Sehr wohl irritierend ist aber die völlig intransparente Entscheidungsfindung. Man hätte zum Beispiel einen geladenen Wettbewerb ausloben können. Aus ihren Biografien heraus hätten sich zum Beispiel Ruth Beckermann, Jochen Gerz, Peter Weibel, Lawrence Weiner oder Jenny Holzer angeboten. Oder Hans Haacke, der 1988 in Graz einen NS-Obelisken über die Mariensäule stülpte. Diese Rekonstruktion, im Rahmen der exemplarischen Schau "Bezugspunkte 38/ 88" des Festivals "steirischer herbst" entstanden, ließ tatsächlich erschaudern (und wurde leider von einem Neo-Nazi in Brand gesteckt).

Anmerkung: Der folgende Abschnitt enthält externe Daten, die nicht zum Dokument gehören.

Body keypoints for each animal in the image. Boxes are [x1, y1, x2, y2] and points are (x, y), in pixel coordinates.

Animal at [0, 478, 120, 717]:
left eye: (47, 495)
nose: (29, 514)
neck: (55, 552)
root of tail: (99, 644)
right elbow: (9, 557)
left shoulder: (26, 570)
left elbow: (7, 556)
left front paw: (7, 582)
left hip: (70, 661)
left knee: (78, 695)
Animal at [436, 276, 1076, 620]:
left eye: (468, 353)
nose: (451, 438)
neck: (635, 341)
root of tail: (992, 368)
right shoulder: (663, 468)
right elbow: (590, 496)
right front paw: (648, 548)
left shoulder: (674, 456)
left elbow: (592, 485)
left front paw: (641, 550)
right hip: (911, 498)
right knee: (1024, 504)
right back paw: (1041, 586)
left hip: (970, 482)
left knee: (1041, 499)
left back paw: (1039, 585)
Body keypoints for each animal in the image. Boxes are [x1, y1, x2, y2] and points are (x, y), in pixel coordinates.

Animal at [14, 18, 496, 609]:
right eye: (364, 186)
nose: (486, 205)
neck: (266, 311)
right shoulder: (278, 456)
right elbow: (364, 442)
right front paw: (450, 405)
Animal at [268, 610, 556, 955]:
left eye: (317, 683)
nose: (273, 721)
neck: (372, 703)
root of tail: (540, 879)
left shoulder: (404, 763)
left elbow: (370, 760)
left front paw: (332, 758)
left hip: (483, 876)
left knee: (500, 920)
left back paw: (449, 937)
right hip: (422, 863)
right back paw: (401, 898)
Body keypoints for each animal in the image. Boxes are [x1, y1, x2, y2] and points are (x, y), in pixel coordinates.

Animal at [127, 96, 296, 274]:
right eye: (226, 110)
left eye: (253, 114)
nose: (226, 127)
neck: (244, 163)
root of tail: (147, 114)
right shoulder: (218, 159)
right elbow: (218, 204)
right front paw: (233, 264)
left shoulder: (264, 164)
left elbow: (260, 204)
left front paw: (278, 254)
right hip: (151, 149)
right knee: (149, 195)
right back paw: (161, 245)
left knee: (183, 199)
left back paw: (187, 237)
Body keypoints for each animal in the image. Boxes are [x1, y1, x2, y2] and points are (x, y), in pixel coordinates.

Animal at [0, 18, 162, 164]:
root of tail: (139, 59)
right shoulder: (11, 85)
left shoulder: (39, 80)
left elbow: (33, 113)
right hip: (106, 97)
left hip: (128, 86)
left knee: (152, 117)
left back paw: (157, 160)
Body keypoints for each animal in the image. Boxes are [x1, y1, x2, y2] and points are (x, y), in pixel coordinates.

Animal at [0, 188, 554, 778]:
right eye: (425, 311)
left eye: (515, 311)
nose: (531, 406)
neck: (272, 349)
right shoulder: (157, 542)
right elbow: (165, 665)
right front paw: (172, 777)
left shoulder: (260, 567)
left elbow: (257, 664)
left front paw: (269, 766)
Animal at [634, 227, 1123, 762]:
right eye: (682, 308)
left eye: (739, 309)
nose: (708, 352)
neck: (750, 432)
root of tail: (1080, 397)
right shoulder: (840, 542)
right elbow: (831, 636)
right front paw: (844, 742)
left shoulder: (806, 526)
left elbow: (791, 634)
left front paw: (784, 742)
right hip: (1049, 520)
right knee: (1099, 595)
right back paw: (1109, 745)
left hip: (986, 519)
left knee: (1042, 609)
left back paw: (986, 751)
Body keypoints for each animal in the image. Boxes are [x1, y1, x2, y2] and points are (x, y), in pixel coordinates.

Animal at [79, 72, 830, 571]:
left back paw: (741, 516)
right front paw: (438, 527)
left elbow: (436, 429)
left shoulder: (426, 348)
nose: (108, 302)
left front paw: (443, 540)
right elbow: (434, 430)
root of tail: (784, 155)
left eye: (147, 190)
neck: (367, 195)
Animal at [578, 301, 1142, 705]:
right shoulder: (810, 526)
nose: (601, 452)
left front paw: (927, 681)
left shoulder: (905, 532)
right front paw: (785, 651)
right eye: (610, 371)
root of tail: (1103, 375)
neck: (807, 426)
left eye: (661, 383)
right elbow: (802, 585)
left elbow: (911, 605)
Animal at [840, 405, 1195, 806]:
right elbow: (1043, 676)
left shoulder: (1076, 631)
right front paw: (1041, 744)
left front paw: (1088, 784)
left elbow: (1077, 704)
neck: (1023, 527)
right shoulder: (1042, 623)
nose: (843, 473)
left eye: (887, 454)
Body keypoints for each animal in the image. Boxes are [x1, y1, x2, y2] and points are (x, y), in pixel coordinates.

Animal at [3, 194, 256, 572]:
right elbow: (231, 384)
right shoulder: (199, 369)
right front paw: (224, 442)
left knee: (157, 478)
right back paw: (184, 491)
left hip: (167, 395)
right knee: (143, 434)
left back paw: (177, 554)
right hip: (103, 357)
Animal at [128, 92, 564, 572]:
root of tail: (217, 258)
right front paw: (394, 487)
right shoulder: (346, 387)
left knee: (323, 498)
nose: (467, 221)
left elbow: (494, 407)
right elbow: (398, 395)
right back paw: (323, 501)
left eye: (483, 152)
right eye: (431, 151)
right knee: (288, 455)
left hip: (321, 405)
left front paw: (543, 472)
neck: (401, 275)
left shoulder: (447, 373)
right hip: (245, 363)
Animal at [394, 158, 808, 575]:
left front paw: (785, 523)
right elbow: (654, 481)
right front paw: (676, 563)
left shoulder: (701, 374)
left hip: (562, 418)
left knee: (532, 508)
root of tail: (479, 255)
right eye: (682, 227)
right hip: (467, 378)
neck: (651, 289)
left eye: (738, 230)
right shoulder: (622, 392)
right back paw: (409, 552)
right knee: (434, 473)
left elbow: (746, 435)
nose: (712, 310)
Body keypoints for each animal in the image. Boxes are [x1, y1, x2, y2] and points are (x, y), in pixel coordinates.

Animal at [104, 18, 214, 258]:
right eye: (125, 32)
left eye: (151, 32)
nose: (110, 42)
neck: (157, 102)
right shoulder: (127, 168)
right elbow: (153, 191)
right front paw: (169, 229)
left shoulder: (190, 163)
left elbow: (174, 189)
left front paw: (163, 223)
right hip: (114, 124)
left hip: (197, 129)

Man hätte auch Kriesche einbeziehen können. Immerhin hatte er vorgeschlagen, die Schatten der Vergangenheit zu visualisieren. Er durfte seine Überlegungen aber nicht einmal darlegen. Obwohl auch die Historikerin Heidemarie Uhl im Begleitheft meint, dass Hitlers Rede "wie ein Schatten" über dem Heldenplatz liege.
Dabei ist es doch so einfach: Susan Philipsz hatte 2016 eine Ausstellung im Kunsthaus Bregenz. Dieses wird seit 2015 von Thomas D. Trummer geleitet. Und Trummer ist Mitglied der Jury, die Philipsz beauftragte.